Alister McGrath on Richard Dawkins

Richard Dawkins is an important writer, with solid scientific credentials. He is the author of a number of books (see the link in the previous sentence). He happens to be an outspoken atheist. One of his books is The God Delusion. The title apparently describes Dawkins' belief and message. (I haven't read the book, although I have read some other books by Dawkins, and found them worthwhile.)

The first book I finished reading in 2010 was The Dawkins Delusion: Atheist Fundamentalism and the Denial of the Divine, by Alister McGrath, with some assistance from his wife, Joan McGrath. It is a short book (96 pages plus additional scholarly apparatus), easy to read, and focused, from InterVarsity Press. The focus is to show that Dawkins, a scientist, is an atheist fundamentalist, relying not on evidence, but on his own beliefs, in his passion to show that there is no God. McGrath has a doctorate in science from Oxford University, so knows a little something about that field.

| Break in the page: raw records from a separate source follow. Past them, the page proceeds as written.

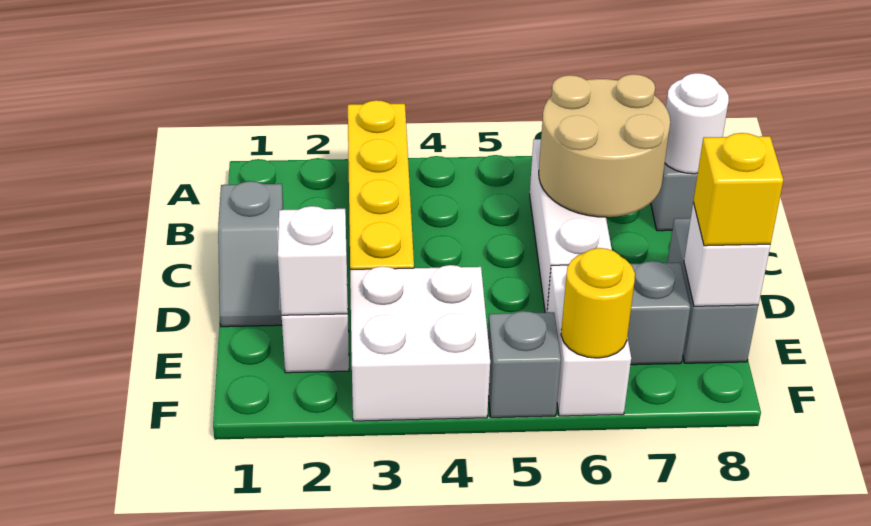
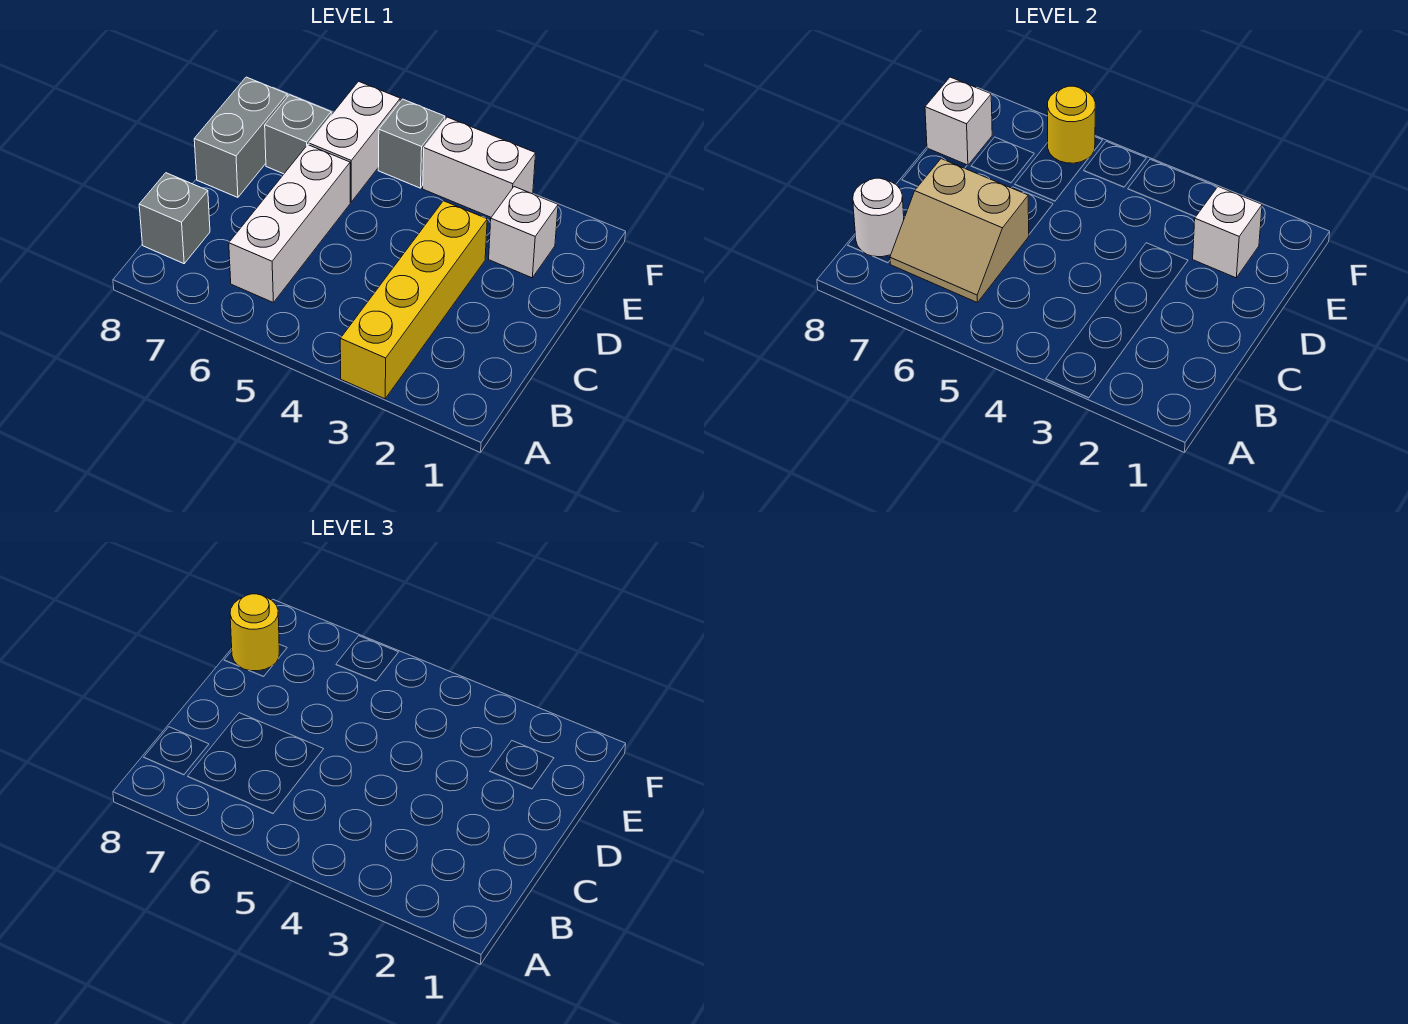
tan round brick B6:C7 level 2 -> tan slope B6:C7 level 2 top C
grey slope C1:D1 level 1 top C -> none
white brick E3:F4 level 1 -> white brick F3:F4 level 1
yellow brick E8 level 3 -> yellow round brick E8 level 3

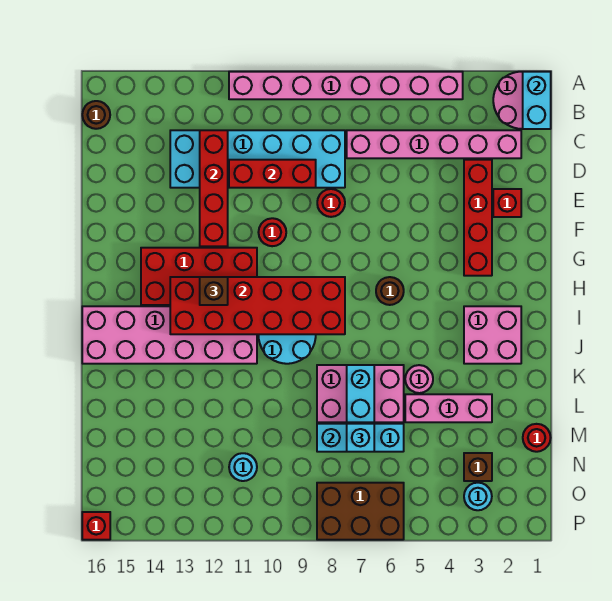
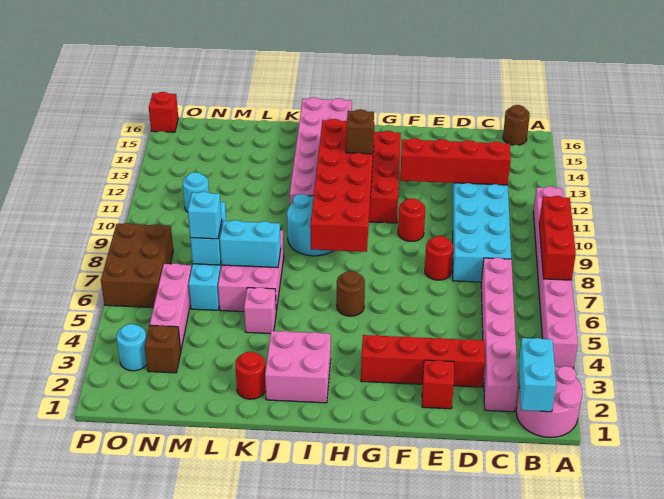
cyan brick A1:B1 level 2 -> cyan brick B1:B2 level 2
red brick D9:D11 level 2 -> red brick A7:A9 level 2
pink round brick K5 level 1 -> pink brick K5 level 1
pink brick L3:L5 level 1 -> pink brick N4:N6 level 1
red round brick M1 level 1 -> red round brick K2 level 1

Dawkins, says McGrath, has confused his presuppositions with his conclusions, and is acting much like, say, Muslim fundamentalists, who are not willing to even listen to any doctrine that does not agree with their own. Based on McGrath's evidence, and my previous knowledge of Dawkins, I agree. The most damaging item cited by McGrath is Dawkins' reaction to Rocks of Ages, by the late Stephen Jay Gould, a well-credentialed scientist who was also a splendid popularizer of science. In Rocks of Ages, Gould proposed that science and Christianity did not need to be in conflict -- they examine phenomena that don't interact. (I think Gould was wrong about the non-interacting part, but correct that science and Christianity do not need to be in conflict, and I'm not the only one who thinks so.) But Dawkins says, according to McGrath: "I simply do not believe that Gould could possibly have meant much of what he wrote in Rocks of Ages." (p. 34 of McGrath, quoting p. 57 of The God Delusion.) I can just imagine Dawkins' reaction to, say, Billy Graham writing that he simply does not believe that Dawkins could possibly meant it when he said that God didn't exist.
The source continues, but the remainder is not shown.